En sueños, confundo las casas en que he vivido. A veces los pasos nocturnos me llevan hasta un antiguo piso de alquiler del que conservo una llave, y, en mi rapto onírico, pruebo si todavía abre su puerta. Sin dificultad entro en la vivienda, que todavía contiene algunos muebles míos, e incluso unos labios de metal rojo con un agujerito para clavar una barra de incienso. A pesar de la vaguedad del espacio, los detalles emergen con claridad. Pero la casa no tiene bombillas. Me digo: “Bueno, solo estaremos aquí durante unos meses… hasta que encontremos otro lugar”, aunque la parte más angustiosa del sueño consiste precisamente en simular que no vivimos allí. En la pesadilla me debato entre la estupidez de mi acto y la búsqueda de una salida airosa.
Otra de mis casas soñadas es rural y emana un aroma a mandil encebollado y residuos de aceite. Tiene una mesa de comedor con mantel de hule y cuartos pequeños con edredones de color ala de mosca; una especie de laberinto conduce a sucesivas estancias igual de lúgubres y ajenas, hasta que, al fondo, veo una habitación luminosa y pienso que no todo está perdido: allí podré sobrevivir sin morirme de tristeza pues la blancura lo redime todo.
Walter Benjamin soñó que iba con sus padres a visitar a la abuela, y en el pasillo de la casa se topaba con una serie de camas de niño con bebés vestidos de adulto sentados en ellas. “No me quedó más remedio que suponer que eran de la familia”, escribe. En su libro Sueños (Abada Editores), una maravillosa recopilación de algunos de los suyos, define así la textura del sueño: “El tedio es un paño gris, caliente y forrado por dentro con la seda más ardiente y colorida. En ese paño nos envolvemos al soñar: en los arabescos de su forro nos encontramos entonces como en casa”.

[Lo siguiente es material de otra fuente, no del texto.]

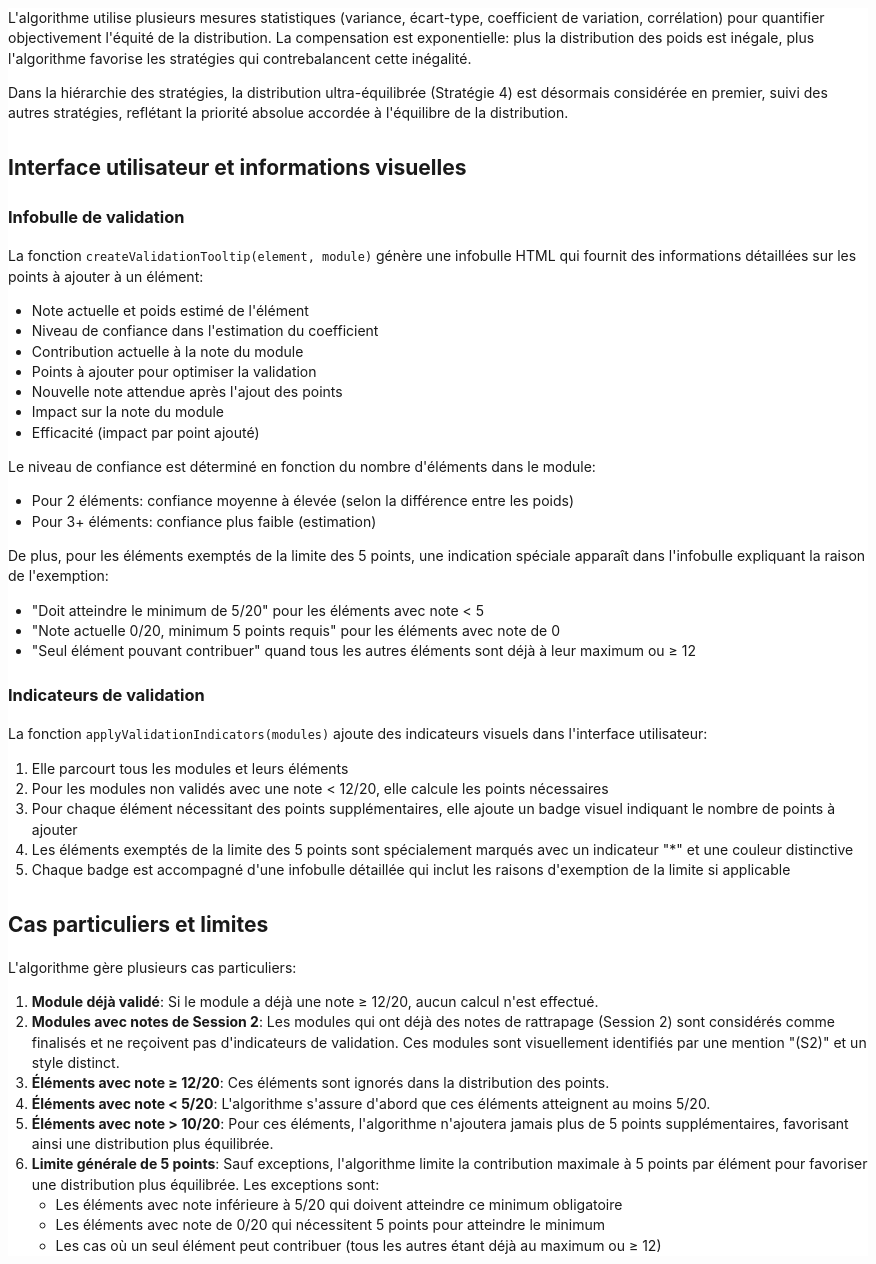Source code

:L'algorithme utilise plusieurs mesures statistiques (variance, écart-type, coefficient de variation, corrélation) pour quantifier objectivement l'équité de la distribution. La compensation est exponentielle: plus la distribution des poids est inégale, plus l'algorithme favorise les stratégies qui contrebalancent cette inégalité.

Dans la hiérarchie des stratégies, la distribution ultra-équilibrée (Stratégie 4) est désormais considérée en premier, suivi des autres stratégies, reflétant la priorité absolue accordée à l'équilibre de la distribution.

## Interface utilisateur et informations visuelles

### Infobulle de validation

La fonction `createValidationTooltip(element, module)` génère une infobulle HTML qui fournit des informations détaillées sur les points à ajouter à un élément:

- Note actuelle et poids estimé de l'élément
- Niveau de confiance dans l'estimation du coefficient
- Contribution actuelle à la note du module
- Points à ajouter pour optimiser la validation
- Nouvelle note attendue après l'ajout des points
- Impact sur la note du module
- Efficacité (impact par point ajouté)

Le niveau de confiance est déterminé en fonction du nombre d'éléments dans le module:
- Pour 2 éléments: confiance moyenne à élevée (selon la différence entre les poids)
- Pour 3+ éléments: confiance plus faible (estimation)

De plus, pour les éléments exemptés de la limite des 5 points, une indication spéciale apparaît dans l'infobulle expliquant la raison de l'exemption:
- "Doit atteindre le minimum de 5/20" pour les éléments avec note < 5
- "Note actuelle 0/20, minimum 5 points requis" pour les éléments avec note de 0
- "Seul élément pouvant contribuer" quand tous les autres éléments sont déjà à leur maximum ou ≥ 12

### Indicateurs de validation

La fonction `applyValidationIndicators(modules)` ajoute des indicateurs visuels dans l'interface utilisateur:

1. Elle parcourt tous les modules et leurs éléments
2. Pour les modules non validés avec une note < 12/20, elle calcule les points nécessaires
3. Pour chaque élément nécessitant des points supplémentaires, elle ajoute un badge visuel indiquant le nombre de points à ajouter
4. Les éléments exemptés de la limite des 5 points sont spécialement marqués avec un indicateur "*" et une couleur distinctive
5. Chaque badge est accompagné d'une infobulle détaillée qui inclut les raisons d'exemption de la limite si applicable

## Cas particuliers et limites

L'algorithme gère plusieurs cas particuliers:

1. **Module déjà validé**: Si le module a déjà une note ≥ 12/20, aucun calcul n'est effectué.
2. **Modules avec notes de Session 2**: Les modules qui ont déjà des notes de rattrapage (Session 2) sont considérés comme finalisés et ne reçoivent pas d'indicateurs de validation. Ces modules sont visuellement identifiés par une mention "(S2)" et un style distinct.
3. **Éléments avec note ≥ 12/20**: Ces éléments sont ignorés dans la distribution des points.
4. **Éléments avec note < 5/20**: L'algorithme s'assure d'abord que ces éléments atteignent au moins 5/20.
5. **Éléments avec note > 10/20**: Pour ces éléments, l'algorithme n'ajoutera jamais plus de 5 points supplémentaires, favorisant ainsi une distribution plus équilibrée.
6. **Limite générale de 5 points**: Sauf exceptions, l'algorithme limite la contribution maximale à 5 points par élément pour favoriser une distribution plus équilibrée. Les exceptions sont:
   - Les éléments avec note inférieure à 5/20 qui doivent atteindre ce minimum obligatoire
   - Les éléments avec note de 0/20 qui nécessitent 5 points pour atteindre le minimum
   - Les cas où un seul élément peut contribuer (tous les autres étant déjà au maximum ou ≥ 12)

Freud afirmaba que todo sueño satisface un deseo, y acaso lo de soñar casas dentro de la casa que es el sueño trata de complacer un temor antiguo, el de hallar un lugar para vivir, justo cuando el mundo acelera sus motores prepandémicos. Más atascos y colapsos. Contenedores varados en un tránsito infinito. Gastar, viajar, regresar a la vieja idea de felicidad, que no de normalidad. Palpita una nostalgia de aquel mundo a medio gas de hace un año, que se solapa con la alegría del reencuentro; una sensación happysad, como dirían los anglosajones, justo cuando nos volvemos a ahogar en la maraña de urgencias que nos impide soñar en grande. A ver si Morfeo me lleva esta noche hasta una villa en la Toscana.
Artículo publicado en La Vanguardia el 3 de noviembre de 2021.